Она рассказывает о том, как художники прошлого рисовали детей – точно так же, как взрослых, только поменьше ростом, без соблюдения пропорций детского тела, – она говорит, что братья Гримм собирали сказки для взрослых, без расчета на детскую аудиторию, а потом, когда узнали, что эту книгу читают детям, переписали все сказки заново, чтобы было пристойно. Она рассуждает о «Спящей красавице» Шарля Перро, об изначальной концовке сказки, когда мать прекрасного принца, великанша и людоедка, пытается оклеветать Спящую красавицу и обвинить ее в том, что она съела детей великанши (которых та съела сама), и на протяжении всего рассказа Грета серьезно кивает, делает записи в блокноте и нервно вставляет короткие реплики, старясь принять хоть какое-то участие в разговоре – чтобы это все-таки было похоже на разговор или хотя бы на интервью, а не на лекцию.

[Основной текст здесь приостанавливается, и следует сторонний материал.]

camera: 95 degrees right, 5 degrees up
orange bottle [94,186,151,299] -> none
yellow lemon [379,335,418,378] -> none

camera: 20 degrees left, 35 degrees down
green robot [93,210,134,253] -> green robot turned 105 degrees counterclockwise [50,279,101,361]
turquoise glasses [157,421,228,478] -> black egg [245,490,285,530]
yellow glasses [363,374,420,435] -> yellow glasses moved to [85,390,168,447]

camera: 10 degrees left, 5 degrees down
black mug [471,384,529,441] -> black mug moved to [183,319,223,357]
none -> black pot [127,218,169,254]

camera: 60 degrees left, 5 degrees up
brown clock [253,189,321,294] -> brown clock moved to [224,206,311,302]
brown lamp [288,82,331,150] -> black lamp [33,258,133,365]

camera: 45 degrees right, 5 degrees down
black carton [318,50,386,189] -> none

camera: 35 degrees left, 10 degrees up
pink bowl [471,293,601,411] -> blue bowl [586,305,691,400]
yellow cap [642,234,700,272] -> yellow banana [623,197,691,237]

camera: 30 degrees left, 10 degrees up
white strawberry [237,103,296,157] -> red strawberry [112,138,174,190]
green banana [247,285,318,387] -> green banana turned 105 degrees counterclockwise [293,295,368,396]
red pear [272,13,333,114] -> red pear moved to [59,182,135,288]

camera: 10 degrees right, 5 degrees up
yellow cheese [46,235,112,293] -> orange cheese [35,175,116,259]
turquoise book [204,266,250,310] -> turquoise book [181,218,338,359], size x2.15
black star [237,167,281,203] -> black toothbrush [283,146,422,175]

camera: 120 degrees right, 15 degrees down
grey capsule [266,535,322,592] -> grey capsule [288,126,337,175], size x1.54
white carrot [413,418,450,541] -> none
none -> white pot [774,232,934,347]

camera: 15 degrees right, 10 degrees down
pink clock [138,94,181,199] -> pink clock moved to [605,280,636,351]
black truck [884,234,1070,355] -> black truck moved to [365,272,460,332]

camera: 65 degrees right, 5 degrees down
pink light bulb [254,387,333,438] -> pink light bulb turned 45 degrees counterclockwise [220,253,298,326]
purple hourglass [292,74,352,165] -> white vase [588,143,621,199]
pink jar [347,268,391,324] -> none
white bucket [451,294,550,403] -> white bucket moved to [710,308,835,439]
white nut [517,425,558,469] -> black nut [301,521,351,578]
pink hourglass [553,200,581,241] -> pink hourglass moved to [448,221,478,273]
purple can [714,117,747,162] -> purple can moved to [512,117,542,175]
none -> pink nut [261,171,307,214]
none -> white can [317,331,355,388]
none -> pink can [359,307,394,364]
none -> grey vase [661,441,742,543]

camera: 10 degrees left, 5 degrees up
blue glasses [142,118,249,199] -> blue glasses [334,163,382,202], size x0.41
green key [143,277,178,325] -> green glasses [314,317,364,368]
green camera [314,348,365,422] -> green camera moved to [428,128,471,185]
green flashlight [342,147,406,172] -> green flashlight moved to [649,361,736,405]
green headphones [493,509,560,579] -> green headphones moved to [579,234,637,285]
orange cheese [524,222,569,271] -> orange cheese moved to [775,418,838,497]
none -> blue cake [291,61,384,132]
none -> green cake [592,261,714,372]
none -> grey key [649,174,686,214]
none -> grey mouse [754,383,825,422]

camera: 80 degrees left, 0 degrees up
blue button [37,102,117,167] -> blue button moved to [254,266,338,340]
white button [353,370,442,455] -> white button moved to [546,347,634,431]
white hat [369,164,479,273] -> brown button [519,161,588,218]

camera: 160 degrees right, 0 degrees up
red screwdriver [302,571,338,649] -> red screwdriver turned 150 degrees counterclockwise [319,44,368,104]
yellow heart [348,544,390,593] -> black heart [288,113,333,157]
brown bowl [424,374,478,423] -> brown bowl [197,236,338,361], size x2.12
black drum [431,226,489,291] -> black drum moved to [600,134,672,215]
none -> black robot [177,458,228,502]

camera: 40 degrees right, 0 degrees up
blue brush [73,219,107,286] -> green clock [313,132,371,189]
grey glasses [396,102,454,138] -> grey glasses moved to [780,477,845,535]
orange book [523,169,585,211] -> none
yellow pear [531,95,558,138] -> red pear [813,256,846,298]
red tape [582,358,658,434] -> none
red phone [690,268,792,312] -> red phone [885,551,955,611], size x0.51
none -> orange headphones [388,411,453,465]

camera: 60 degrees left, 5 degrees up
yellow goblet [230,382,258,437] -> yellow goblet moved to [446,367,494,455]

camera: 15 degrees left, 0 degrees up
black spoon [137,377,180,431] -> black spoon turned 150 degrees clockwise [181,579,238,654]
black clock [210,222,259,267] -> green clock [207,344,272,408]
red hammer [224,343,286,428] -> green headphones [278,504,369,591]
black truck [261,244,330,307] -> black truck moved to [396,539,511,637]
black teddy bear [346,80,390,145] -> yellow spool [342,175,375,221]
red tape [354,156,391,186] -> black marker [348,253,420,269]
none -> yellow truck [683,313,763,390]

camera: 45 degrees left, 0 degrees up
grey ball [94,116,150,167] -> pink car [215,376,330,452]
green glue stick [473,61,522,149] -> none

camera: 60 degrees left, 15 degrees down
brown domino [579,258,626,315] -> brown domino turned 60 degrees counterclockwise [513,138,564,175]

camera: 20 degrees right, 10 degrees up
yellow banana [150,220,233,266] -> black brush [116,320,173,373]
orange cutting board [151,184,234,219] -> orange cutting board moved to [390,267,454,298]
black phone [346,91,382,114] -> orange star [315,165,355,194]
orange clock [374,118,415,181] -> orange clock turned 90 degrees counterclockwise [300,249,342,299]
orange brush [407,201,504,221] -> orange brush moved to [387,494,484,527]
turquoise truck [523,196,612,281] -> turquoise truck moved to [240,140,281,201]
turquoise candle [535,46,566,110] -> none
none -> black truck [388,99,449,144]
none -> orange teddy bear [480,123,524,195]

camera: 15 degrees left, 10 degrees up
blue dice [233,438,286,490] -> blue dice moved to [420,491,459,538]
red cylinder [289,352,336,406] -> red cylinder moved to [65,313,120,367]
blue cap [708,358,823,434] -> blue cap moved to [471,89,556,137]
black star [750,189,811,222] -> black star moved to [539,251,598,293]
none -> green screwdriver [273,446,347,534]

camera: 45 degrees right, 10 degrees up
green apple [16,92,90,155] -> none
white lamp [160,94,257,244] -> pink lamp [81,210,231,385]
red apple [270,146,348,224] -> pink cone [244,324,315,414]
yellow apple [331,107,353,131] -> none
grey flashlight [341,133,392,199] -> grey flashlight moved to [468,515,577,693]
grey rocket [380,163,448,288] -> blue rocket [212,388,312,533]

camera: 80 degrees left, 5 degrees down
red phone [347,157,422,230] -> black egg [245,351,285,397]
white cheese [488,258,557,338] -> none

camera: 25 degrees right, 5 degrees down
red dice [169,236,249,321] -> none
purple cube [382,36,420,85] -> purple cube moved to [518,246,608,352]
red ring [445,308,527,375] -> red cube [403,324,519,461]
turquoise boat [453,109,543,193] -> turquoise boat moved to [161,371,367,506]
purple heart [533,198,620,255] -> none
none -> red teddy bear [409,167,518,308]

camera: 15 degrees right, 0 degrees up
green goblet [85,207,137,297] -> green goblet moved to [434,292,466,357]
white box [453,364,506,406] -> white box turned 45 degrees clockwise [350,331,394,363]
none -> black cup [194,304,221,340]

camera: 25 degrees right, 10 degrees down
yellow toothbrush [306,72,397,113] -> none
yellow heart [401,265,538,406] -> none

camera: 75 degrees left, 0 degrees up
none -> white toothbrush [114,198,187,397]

– А откуда он взялся, ваш интерес к детской литературной сказке? – интересуется Грета.
Профессор качает головой.
– Откуда берутся все наши пристрастия и интересы? Откуда ваш интерес к детским книжкам?
Грета говорит:
– Я всегда думала, что детские книжки – это самые важные книжки. Во всяком случае, для меня – важные. И когда была маленькой, и когда выросла. Я была, как «Матильда» Роальда Даля... У вас в семье много читали? Любили читать?
– Да нет, не особенно... Они все давно умерли. Или, вернее, погибли.
– Все ваши родные погибли? Одновременно? На войне?
– Нет, моя хорошая. Во время войны нас отправили в эвакуацию. Они погибли уже потом, через несколько лет после войны. При крушении поезда. А меня с ними не было.
– Прямо как в «Хрониках Нарнии» Льюиса, – говорит Грета и тут же смущается. Она себя чувствует полной дурой. Бестактной, бесчувственной идиоткой. – Простите, пожалуйста. Я сказала ужасную вещь. Так нельзя говорить.